Jn 20, 1-9 Saint jour de Pâques : la Résurrection du Seigneur

Publié le par père Jean-Luc Fabre

Dimanche du jour de Pâques

La nouveauté se fait un chemin en chacun, la joie se répand…

Jean 20, 1-9 Le premier jour de la semaine, Marie Madeleine se rend au tombeau de grand matin, alors qu'il fait encore sombre. Elle voit que la pierre a été enlevée du tombeau. Elle court donc trouver Simon-Pierre et l'autre disciple, celui que Jésus aimait, et elle leur dit : « On a enlevé le Seigneur de son tombeau, et nous ne savons pas où on l'a mis. » Pierre partit donc avec l'autre disciple pour se rendre au tombeau. Ils couraient, tous les deux, ensemble, mais l'autre disciple courut plus vite que Pierre et arriva le premier au tombeau. En se penchant, il voit que le linceul est resté là ; cependant il n'entre pas. Simon-Pierre, qui le suivait, arrive à son tour. Il entre dans le tombeau, et il regarde le linceul resté là, et le linge qui avait recouvert la tête, non pas posé avec le linceul, mais roulé à part à sa place. C'est alors qu'entra l'autre disciple, lui qui était arrivé le premier au tombeau. Il vit, et il crut. Jusque-là, en effet, les disciples n'avaient pas vu que, d'après l'Écriture, il fallait que Jésus ressuscite d'entre les morts.

Un récit épuré. Chacun s’approche comme il peut de cette nouveauté inouïe, il prend appui sur ses frères, et avance, se laisse toucher… et se met à croire. Un nouveau temps commence à s’implanter dans l’humanité. La Vie se donne, et se laisse trouver, toucher. Elle entraine déjà avant même qu’elle ne soit reconnue… Nous avons, ici, les faits et gestes des tout premiers témoins. A leur suite, nous aussi, un jour ou l’autre, nous avons à faire ce saut dans cette nouveauté qui nous attend, nous fait doucement signe. Leur manière est précieuse pour guider notre propre chemin pour découvrir et suivre Celui qui est la Vie. Pâques, c’est la fête de la Foi !

« Marie Madeleine » Un nouveau jour, de bon matin, une page se tourne… C’est le premier jour de la semaine, après l’attente causée par le Sabbat. Marie-Madeleine va poser les gestes du respect envers celui qu’elle aimait. Elle voit de loin le tombeau, perçoit l’anormal de la situation. Elle ne va pas plus loin. Elle repart informer les autres pour qu’ils viennent constater, qu’ils se risquent à aller voir… Elle est là avec cette surprise, cette nouveauté qui la rejoint dans son cœur de femme, dans sa situation…
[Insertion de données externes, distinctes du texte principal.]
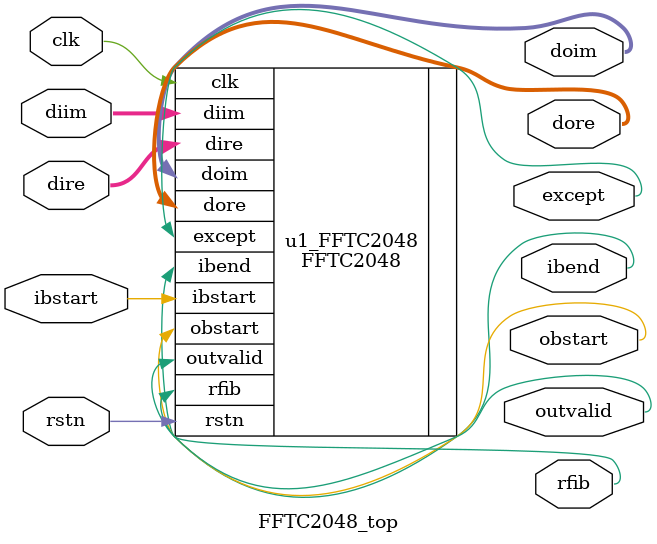
<source format=v>


module FFTC2048_top (
               clk,                       // system clock
               rstn,                      // system reset
               ibstart,                   // input block start indicator
               dire,                      // real part of input data
               diim,                      // imaginary part of input data

               except,                    // exception signal
               rfib,                      // ready for input block
               ibend,                     // input block end
               obstart,                   // output block start
               outvalid,                  // output outvalid
               dore,                      // real part of output data
               doim                       // imaginary part of output data
);
         // input ports
      input                                 clk;
      input                                 rstn;
      input                                 ibstart;
      input [16-1:0]                 dire;
      input [16-1:0]                 diim;
      // output ports
         output                             except;
      output                                rfib;
      output                                ibend;
      output                                obstart;
      output                                outvalid;
      output[16-1:0]                dore;
      output[16-1:0]                doim;
FFTC2048 u1_FFTC2048 (
               .clk(clk),                 // system clock
               .rstn(rstn),               // system reset
               .ibstart(ibstart),         // input block start indicator
               .dire(dire),               // real part of input data
               .diim(diim),               // imaginary part of input data

               .except(except),           // exception signal
               .rfib(rfib),               // ready for input block
               .ibend(ibend),             // input block end
               .obstart(obstart),         // output block start
               .outvalid(outvalid),       // output outvalid
               .dore(dore),               // real part of output data
               .doim(doim)                // imaginary part of output data
);
endmodule

</source>
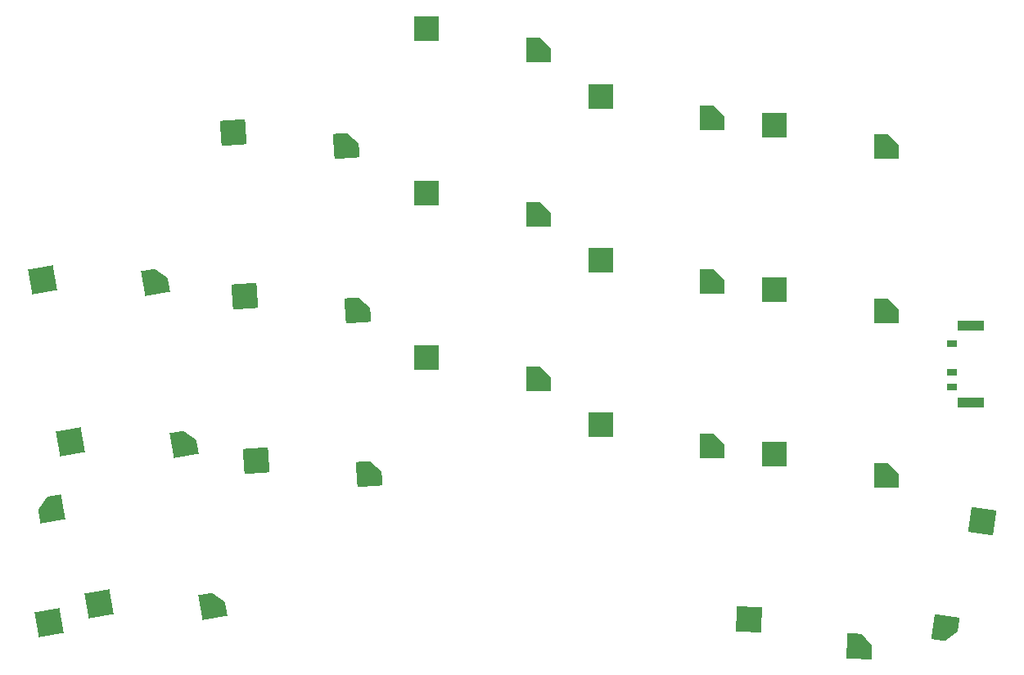
<source format=gbr>
%TF.GenerationSoftware,KiCad,Pcbnew,9.0.0*%
%TF.CreationDate,2025-05-15T16:18:32+09:00*%
%TF.ProjectId,xylo,78796c6f-2e6b-4696-9361-645f70636258,rev?*%
%TF.SameCoordinates,Original*%
%TF.FileFunction,Paste,Bot*%
%TF.FilePolarity,Positive*%
%FSLAX46Y46*%
G04 Gerber Fmt 4.6, Leading zero omitted, Abs format (unit mm)*
G04 Created by KiCad (PCBNEW 9.0.0) date 2025-05-15 16:18:32*
%MOMM*%
%LPD*%
G01*
G04 APERTURE LIST*
G04 Aperture macros list*
%AMRotRect*
0 Rectangle, with rotation*
0 The origin of the aperture is its center*
0 $1 length*
0 $2 width*
0 $3 Rotation angle, in degrees counterclockwise*
0 Add horizontal line*
21,1,$1,$2,0,0,$3*%
%AMOutline5P*
0 Free polygon, 5 corners , with rotation*
0 The origin of the aperture is its center*
0 number of corners: always 5*
0 $1 to $10 corner X, Y*
0 $11 Rotation angle, in degrees counterclockwise*
0 create outline with 5 corners*
4,1,5,$1,$2,$3,$4,$5,$6,$7,$8,$9,$10,$1,$2,$11*%
%AMOutline6P*
0 Free polygon, 6 corners , with rotation*
0 The origin of the aperture is its center*
0 number of corners: always 6*
0 $1 to $12 corner X, Y*
0 $13 Rotation angle, in degrees counterclockwise*
0 create outline with 6 corners*
4,1,6,$1,$2,$3,$4,$5,$6,$7,$8,$9,$10,$11,$12,$1,$2,$13*%
%AMOutline7P*
0 Free polygon, 7 corners , with rotation*
0 The origin of the aperture is its center*
0 number of corners: always 7*
0 $1 to $14 corner X, Y*
0 $15 Rotation angle, in degrees counterclockwise*
0 create outline with 7 corners*
4,1,7,$1,$2,$3,$4,$5,$6,$7,$8,$9,$10,$11,$12,$13,$14,$1,$2,$15*%
%AMOutline8P*
0 Free polygon, 8 corners , with rotation*
0 The origin of the aperture is its center*
0 number of corners: always 8*
0 $1 to $16 corner X, Y*
0 $17 Rotation angle, in degrees counterclockwise*
0 create outline with 8 corners*
4,1,8,$1,$2,$3,$4,$5,$6,$7,$8,$9,$10,$11,$12,$13,$14,$15,$16,$1,$2,$17*%
G04 Aperture macros list end*
%ADD10RotRect,2.600000X2.600000X4.000000*%
%ADD11Outline5P,-1.300000X1.300000X0.130000X1.300000X1.300000X0.130000X1.300000X-1.300000X-1.300000X-1.300000X4.000000*%
%ADD12R,2.600000X2.600000*%
%ADD13Outline5P,-1.300000X1.300000X0.130000X1.300000X1.300000X0.130000X1.300000X-1.300000X-1.300000X-1.300000X0.000000*%
%ADD14RotRect,2.600000X2.600000X100.000000*%
%ADD15Outline5P,-1.300000X1.300000X0.130000X1.300000X1.300000X0.130000X1.300000X-1.300000X-1.300000X-1.300000X100.000000*%
%ADD16RotRect,2.600000X2.600000X10.000000*%
%ADD17Outline5P,-1.300000X1.300000X0.130000X1.300000X1.300000X0.130000X1.300000X-1.300000X-1.300000X-1.300000X10.000000*%
%ADD18R,1.000000X0.700000*%
%ADD19R,2.800000X1.000000*%
%ADD20RotRect,2.600000X2.600000X262.000000*%
%ADD21Outline5P,-1.300000X1.300000X0.130000X1.300000X1.300000X0.130000X1.300000X-1.300000X-1.300000X-1.300000X262.000000*%
%ADD22RotRect,2.600000X2.600000X357.000000*%
%ADD23Outline5P,-1.300000X1.300000X0.130000X1.300000X1.300000X0.130000X1.300000X-1.300000X-1.300000X-1.300000X357.000000*%
G04 APERTURE END LIST*
D10*
%TO.C,SW2*%
X171763744Y-80493100D03*
D11*
X183439073Y-81882054D03*
%TD*%
D12*
%TO.C,SW9*%
X209725000Y-93750000D03*
D13*
X221275000Y-95950000D03*
%TD*%
D14*
%TO.C,SW16*%
X152647968Y-131226103D03*
D15*
X152808908Y-119469548D03*
%TD*%
D12*
%TO.C,SW5*%
X227725000Y-79750000D03*
D13*
X239275000Y-81950000D03*
%TD*%
D10*
%TO.C,SW12*%
X174135744Y-114411100D03*
D11*
X185811073Y-115800054D03*
%TD*%
D10*
%TO.C,SW7*%
X172949744Y-97452100D03*
D11*
X184625073Y-98841054D03*
%TD*%
D16*
%TO.C,SW11*%
X157861897Y-129265968D03*
D17*
X169618452Y-129426908D03*
%TD*%
D18*
%TO.C,PSW1*%
X246100000Y-102350000D03*
X246100000Y-105350000D03*
X246100000Y-106850000D03*
D19*
X248000000Y-108450000D03*
X248000000Y-100500000D03*
%TD*%
D20*
%TO.C,SW18*%
X249203152Y-120678633D03*
D21*
X245417113Y-131810048D03*
%TD*%
D16*
%TO.C,SW6*%
X154909897Y-112523968D03*
D17*
X166666452Y-112684908D03*
%TD*%
D12*
%TO.C,SW15*%
X227725000Y-113750000D03*
D13*
X239275000Y-115950000D03*
%TD*%
D12*
%TO.C,SW8*%
X191725000Y-86750000D03*
D13*
X203275000Y-88950000D03*
%TD*%
D12*
%TO.C,SW4*%
X209725000Y-76750000D03*
D13*
X221275000Y-78950000D03*
%TD*%
D12*
%TO.C,SW10*%
X227725000Y-96750000D03*
D13*
X239275000Y-98950000D03*
%TD*%
D12*
%TO.C,SW3*%
X191725000Y-69750000D03*
D13*
X203275000Y-71950000D03*
%TD*%
D22*
%TO.C,SW17*%
X225083081Y-130870781D03*
D23*
X236502113Y-133672246D03*
%TD*%
D12*
%TO.C,SW14*%
X209725000Y-110750000D03*
D13*
X221275000Y-112950000D03*
%TD*%
D16*
%TO.C,SW1*%
X151957897Y-95781968D03*
D17*
X163714452Y-95942908D03*
%TD*%
D12*
%TO.C,SW13*%
X191725000Y-103750000D03*
D13*
X203275000Y-105950000D03*
%TD*%
M02*

</source>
« Simon-Pierre » Il va à son rythme, à la source d’où émane la nouvelle. Il se met ainsi aussitôt en route avec l’autre disciple. Il va même courir, il se fait distancer, mais il arrive et il entre d’autorité dans le tombeau ouvert et vide… Il est là, massif, disponible. Il voit ce qui est, il ne voit pas beaucoup plus que ce qui est. Il s’attendait à quelque chose dans la norme, un spectacle affligeant peut-être. Mais là, il n’y a rien. Il ne comprend pas mais il est là, les autres gravitent autour de lui… Il laisse être les autres. Il accepte de recevoir d’eux.

« L'autre disciple » Il est là disponible, il va aller avec Pierre, il ira plus vite, mais il l’attendra au seuil du tombeau. Tout au plus il jettera un œil. Il laissera Pierre entrer le premier. C’est Pierre qui devra informer les autres de la situation, de ce qu’ils ont trouvé. Il entrera ensuite. Il verra presque rien, les linges, roulés d’une certaine manière. Et il se mettra à croire. Il reliera ce qui lui arrive à ce qui était annoncé. Il vivra de cette nouvelle. Il la formulera aux autres… Ils chemineront avec cela…

D’autres feront de même. Ils basculeront dans leur manière de comprendre, de voir, de faire… Ils réaliseront qu’ils sont portés, que leurs pieds touchent la terre ferme lorsqu’ils posent les actes de la foi. Ils avanceront dans leurs existences à partir de cet appel… de ce saut de la foi… Ce saut qu’ils ne peuvent franchir et qui nous permet nous aussi de pouvoir croire… Nous sommes profondément reliés à eux par ce saut de la foi qui unit l’humanité, lui donne d’attendre le jour promis, d’être dans l’espérance, de pouvoir aimer parce que nous sommes aimés, aimés par un plus grand que la mort, la haine, la destruction. Nous acceptons de relever un peu le voile pour que la lumière aille vers tous nos frères… La Foi ne peut se transmettre qu’ainsi.